1st AD bids farewell to two soldiers killed in Iraq
Stars and Stripes August 19, 2006
FRIEDBERG, Germany — It’s been a rough month for this community, home of the 1st Armored Division’s 1st Brigade Combat Team.
“As we’re all now aware, our community has sustained a major loss with the deaths of Sgt. Beste and Staff Sgt. Storey,” Chaplain (Capt.) Robert D. Crawford said during a memorial service for the two men Friday.
Staff Sgt. Clint J. Storey, 30, of Enid, Okla., and Sgt. Bradley H. Beste, 22, of Naperville, Ill., both died when a makeshift bomb exploded near their Humvee during a combat patrol in Ramadi, Iraq, on Aug. 4.
Both men were members of Troop F, 1st Cavalry Regiment (Brigade Reconnaissance Troop), which is part of 1st Brigade Combat Team.
They are the troop’s only fatalities, and hopefully its last, said Capt. Denis Wagner, the unit’s rear detachment commander. The post has lost four other soldiers since Aug. 4.
After getting Purple Hearts for injuries they got in Iraq, both men returned to duty on the front lines. Both received their second Purple Hearts at their funerals in the U.S. on Wednesday. Both were proud to be cavalry scouts, one of the most dangerous jobs in the Army.
But when it came to style, Beste and Storey were nothing alike.
Beste was remembered for his quiet demeanor.
“My first impression was here is a young man who is the ideal quiet professional,” said Wagner, who was Beste’s platoon leader until December 2005. “This impression held throughout the time I knew him.”
Storey, on the other hand, was known for his intense and nonstop energy.
“He could play cards all night long [and] as long as he had a cup of coffee and a Red Bull the next day, he was good to go,” Crawford said.
Still, both men were dedicated to the unit, Wagner said.
Soon after the unit got orders for Iraq, Beste got orders to leave the troop.
“He fought those orders to stay with the unit because he could not fathom going to war with any other unit,” Wagner said.
Beste was assigned to Troop F right out of training in May 2003, and he deployed twice with the unit.
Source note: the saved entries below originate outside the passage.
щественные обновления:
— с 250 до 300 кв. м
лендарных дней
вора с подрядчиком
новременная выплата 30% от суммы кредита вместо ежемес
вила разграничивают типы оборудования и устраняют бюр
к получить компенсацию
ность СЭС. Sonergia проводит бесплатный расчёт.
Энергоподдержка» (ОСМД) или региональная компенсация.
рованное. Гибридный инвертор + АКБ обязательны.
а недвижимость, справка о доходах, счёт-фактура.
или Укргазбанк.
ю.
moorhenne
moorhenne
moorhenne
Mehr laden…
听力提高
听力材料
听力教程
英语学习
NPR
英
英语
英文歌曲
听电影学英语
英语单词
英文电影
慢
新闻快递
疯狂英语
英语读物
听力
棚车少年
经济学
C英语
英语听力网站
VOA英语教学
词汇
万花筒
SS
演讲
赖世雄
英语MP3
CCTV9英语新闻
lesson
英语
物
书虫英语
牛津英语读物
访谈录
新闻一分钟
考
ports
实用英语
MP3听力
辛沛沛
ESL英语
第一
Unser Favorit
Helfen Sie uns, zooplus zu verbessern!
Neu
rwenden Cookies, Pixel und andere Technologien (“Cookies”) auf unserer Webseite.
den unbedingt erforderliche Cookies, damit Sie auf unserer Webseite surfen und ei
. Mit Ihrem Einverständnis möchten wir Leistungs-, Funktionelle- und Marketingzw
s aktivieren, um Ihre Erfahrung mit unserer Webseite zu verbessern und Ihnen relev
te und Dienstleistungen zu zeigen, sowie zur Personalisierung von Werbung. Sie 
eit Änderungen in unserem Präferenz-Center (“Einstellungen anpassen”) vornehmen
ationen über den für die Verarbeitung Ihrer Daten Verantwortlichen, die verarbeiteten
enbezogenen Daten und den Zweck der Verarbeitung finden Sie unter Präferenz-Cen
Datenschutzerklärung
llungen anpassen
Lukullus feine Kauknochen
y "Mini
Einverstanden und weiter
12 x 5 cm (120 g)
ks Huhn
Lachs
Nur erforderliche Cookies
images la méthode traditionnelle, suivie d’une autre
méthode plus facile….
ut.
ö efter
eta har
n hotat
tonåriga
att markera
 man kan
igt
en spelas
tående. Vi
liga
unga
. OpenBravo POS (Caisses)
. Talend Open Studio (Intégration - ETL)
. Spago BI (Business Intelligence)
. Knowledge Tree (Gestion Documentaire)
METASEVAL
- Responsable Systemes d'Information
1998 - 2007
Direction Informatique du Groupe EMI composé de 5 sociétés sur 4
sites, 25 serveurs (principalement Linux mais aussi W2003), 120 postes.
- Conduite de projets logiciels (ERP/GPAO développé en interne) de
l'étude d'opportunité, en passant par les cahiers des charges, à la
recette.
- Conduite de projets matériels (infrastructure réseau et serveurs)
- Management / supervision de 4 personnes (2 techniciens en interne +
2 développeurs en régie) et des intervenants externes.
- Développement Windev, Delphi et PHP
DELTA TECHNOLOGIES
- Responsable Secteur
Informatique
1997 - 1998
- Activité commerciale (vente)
His first hitch was a 15-month stint in Iraq, during which he earned his first Purple Heart.
Storey came to the unit in September 2005 after three years of recruiting duty. He was looking forward to becoming a section sergeant, but the command had other ideas, Wagner said. Storey, who Wagner said was the go-to guy, was made the headquarters platoon sergeant, a position of greater responsibility.
“His love for his job only paled in comparison to his love for his wife, Melissa, and daughter, Adela, better known to everyone as ‘Peanut,’” Wagner said.
The soldiers and families of Ray Barracks, who gathered to remember the lives of Beste and Storey, woke to news that another soldier stationed at Ray Barracks had died in Iraq on Wednesday. That soldier, the 13th Friedberg-based troop killed in seven months of fighting in Iraq, has not yet been identified pending notification of next of kin.